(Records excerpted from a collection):
━━━━━━━━

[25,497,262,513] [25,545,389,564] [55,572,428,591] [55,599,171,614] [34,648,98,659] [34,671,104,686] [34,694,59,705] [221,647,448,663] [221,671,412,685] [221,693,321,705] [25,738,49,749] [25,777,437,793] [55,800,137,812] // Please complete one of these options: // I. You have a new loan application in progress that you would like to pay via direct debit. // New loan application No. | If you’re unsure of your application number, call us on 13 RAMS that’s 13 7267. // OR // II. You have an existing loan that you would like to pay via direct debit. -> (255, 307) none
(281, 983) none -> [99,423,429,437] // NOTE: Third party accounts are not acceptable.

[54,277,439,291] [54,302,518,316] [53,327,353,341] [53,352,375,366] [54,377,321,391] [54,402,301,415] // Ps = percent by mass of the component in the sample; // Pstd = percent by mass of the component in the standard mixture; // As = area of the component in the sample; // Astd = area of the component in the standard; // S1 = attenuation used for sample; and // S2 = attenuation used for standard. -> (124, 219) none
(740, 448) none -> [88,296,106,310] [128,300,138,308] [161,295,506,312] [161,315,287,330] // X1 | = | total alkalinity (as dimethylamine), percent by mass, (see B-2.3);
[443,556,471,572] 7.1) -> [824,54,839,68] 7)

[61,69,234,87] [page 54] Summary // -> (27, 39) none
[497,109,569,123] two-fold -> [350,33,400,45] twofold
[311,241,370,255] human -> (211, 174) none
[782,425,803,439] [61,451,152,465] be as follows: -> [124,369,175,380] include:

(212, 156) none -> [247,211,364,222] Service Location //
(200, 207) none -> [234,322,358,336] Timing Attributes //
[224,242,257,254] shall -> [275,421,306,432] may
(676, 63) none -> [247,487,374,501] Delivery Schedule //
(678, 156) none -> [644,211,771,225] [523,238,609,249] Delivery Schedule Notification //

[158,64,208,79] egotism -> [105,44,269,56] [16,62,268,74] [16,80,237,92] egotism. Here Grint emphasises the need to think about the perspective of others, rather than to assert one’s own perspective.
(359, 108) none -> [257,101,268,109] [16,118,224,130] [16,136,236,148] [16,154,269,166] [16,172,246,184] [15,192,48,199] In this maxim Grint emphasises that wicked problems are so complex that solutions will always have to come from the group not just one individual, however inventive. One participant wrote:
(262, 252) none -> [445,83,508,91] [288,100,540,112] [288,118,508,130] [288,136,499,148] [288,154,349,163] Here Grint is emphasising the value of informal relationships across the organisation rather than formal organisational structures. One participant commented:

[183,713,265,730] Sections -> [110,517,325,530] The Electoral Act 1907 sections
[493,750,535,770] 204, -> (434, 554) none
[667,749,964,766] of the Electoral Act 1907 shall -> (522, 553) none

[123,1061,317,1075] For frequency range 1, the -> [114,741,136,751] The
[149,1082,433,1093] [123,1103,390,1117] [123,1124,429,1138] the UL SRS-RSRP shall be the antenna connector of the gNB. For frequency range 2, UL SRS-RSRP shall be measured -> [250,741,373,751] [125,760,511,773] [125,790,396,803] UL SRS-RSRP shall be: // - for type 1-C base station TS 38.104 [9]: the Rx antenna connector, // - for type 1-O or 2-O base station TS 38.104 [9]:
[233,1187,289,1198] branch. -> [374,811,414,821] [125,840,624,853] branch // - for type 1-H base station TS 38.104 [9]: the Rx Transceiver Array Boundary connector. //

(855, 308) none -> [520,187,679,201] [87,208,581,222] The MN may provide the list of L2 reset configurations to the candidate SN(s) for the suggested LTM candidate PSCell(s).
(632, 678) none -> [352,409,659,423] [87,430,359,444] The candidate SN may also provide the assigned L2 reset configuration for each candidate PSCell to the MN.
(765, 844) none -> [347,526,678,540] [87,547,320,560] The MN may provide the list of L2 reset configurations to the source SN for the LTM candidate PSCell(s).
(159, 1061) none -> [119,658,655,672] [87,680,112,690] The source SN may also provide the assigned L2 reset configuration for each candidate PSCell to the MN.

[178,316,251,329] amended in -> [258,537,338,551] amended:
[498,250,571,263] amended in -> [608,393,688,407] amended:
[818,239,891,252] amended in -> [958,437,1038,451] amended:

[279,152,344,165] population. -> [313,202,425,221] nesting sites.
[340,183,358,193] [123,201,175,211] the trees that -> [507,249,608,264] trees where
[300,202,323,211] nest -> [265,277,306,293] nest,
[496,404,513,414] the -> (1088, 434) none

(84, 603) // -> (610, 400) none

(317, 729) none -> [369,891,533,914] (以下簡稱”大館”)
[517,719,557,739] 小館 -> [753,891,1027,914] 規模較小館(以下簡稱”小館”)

━━━━━━━━

(Brief): Search the records line by line for the word "frequency" and copy every line where it appears.

(Reply):
[123,1061,317,1075] For frequency range 1, the -> [114,741,136,751] The
[149,1082,433,1093] [123,1103,390,1117] [123,1124,429,1138] the UL SRS-RSRP shall be the antenna connector of the gNB. For frequency range 2, UL SRS-RSRP shall be measured -> [250,741,373,751] [125,760,511,773] [125,790,396,803] UL SRS-RSRP shall be: // - for type 1-C base station TS 38.104 [9]: the Rx antenna connector, // - for type 1-O or 2-O base station TS 38.104 [9]:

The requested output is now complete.